Teaming Case Studies
Two well-documented case studies show what teaming looks like sustained over years rather than as a one-off experiment.
Hunter Industries
Hunter Industries, a US irrigation company, is the longest-running publicly documented mob programming team. The team coined the term "mob programming" and has talked openly about both the benefits and the failure modes they encountered as they scaled the practice.
Timeline:
- 2011. Started with one team of 5.
- No bugs in production for 1.5 years. A result that drew attention to the practice.
- 2016. Grew to 6 mobs of 5 people each. As they expanded and grew the number of teams, bugs increased, but they quickly identified the skill and discipline gaps in the new teams and took steps to address them.
- COVID. Developed tools and practices for remote mobbing, including the discipline of committing the work-in-progress branch even half-way through a sentence so the next person could take over instantly.
What it shows: Teaming improves quality and is a sustainable practice over many years, and not just a fad. Scaling teaming across multiple teams requires the same kind of disciplined improvement work as any other engineering practice.
SVT Interactive
SVT Interactive is a Swedish public-broadcasting tech team that documented their mob programming practice across a cross-functional mob.
Setup:
- A mob of 6 people: Product Owner, UX designer, developers, and tester.
Outcomes:
- Fewer misunderstandings. A sense of 100% understanding of the problem or task by the time the team finished discussing it.

Exercises —
- A) Reproduce a section of the teaming case studies text, beginning at the words "- No bugs in" and ending after the words "a cross-functional mob.".
- B) Decide whether each statement agrees with the teaming case studies text. Answer yes or no for each, and quote the words of the text that settle it.
(i) Hunter Industries began its practice in 2011 with a single team of five.
(ii) At Hunter Industries, bugs went down as the number of teams grew.
(iii) The SVT Interactive mob had eight people.
- C) Pick up the teaming case studies text after its final line and keep writing.

Page-level text extractions
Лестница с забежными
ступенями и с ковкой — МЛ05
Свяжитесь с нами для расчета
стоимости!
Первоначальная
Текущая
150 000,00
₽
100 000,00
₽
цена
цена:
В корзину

--

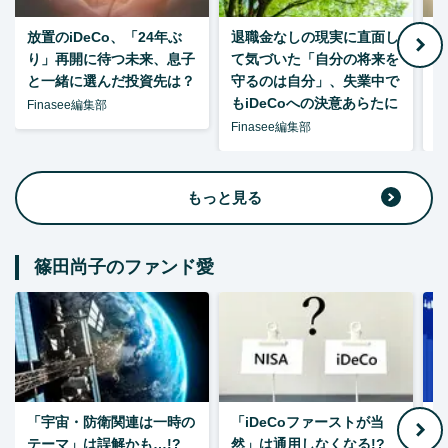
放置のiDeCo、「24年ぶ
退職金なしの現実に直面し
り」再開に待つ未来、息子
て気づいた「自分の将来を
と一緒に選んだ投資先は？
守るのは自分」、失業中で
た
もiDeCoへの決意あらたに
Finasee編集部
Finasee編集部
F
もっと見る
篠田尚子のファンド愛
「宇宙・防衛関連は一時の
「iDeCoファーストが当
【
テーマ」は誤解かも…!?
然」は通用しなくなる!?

Responses —
- A)
- No bugs in production for 1.5 years. A result that drew attention to the practice.
- 2016. Grew to 6 mobs of 5 people each. As they expanded and grew the number of teams, bugs increased, but they quickly identified the skill and discipline gaps in the new teams and took steps to address them.
- COVID. Developed tools and practices for remote mobbing, including the discipline of committing the work-in-progress branch even half-way through a sentence so the next person could take over instantly.
What it shows: Teaming improves quality and is a sustainable practice over many years, and not just a fad. Scaling teaming across multiple teams requires the same kind of disciplined improvement work as any other engineering practice.
SVT Interactive
SVT Interactive is a Swedish public-broadcasting tech team that documented their mob programming practice across a cross-functional mob.

- B)
(i) Yes: "2011. Started with one team of 5."
(ii) No: "As they expanded and grew the number of teams, bugs increased"
(iii) No: "A mob of 6 people: Product Owner, UX designer, developers, and tester."

- C)
- Nobody was indispensable. Mobbing raised the bar of everyone across the team. Knowledge was distributed; no single person was a bottleneck or a single point of failure.
- Zero blockers. No need to wait. The team was almost always able to make decisions on the spot because everyone needed to make those decisions was already in the room.
What it shows: Teaming works with a cross-functional mob as well as a developer-only one. Including the Product Owner, designer, and tester in the same mob removes the handovers between disciplines that normally cause delays, and produces a shared understanding of the work that no document or sign-off can replicate.
Why these matter
Both case studies push back on the most common objection to teaming: "isn't it inefficient to have all those people on one task?" The data from Hunter and SVT suggests the opposite. When the right people are in the room making decisions together, lead time drops and quality goes up.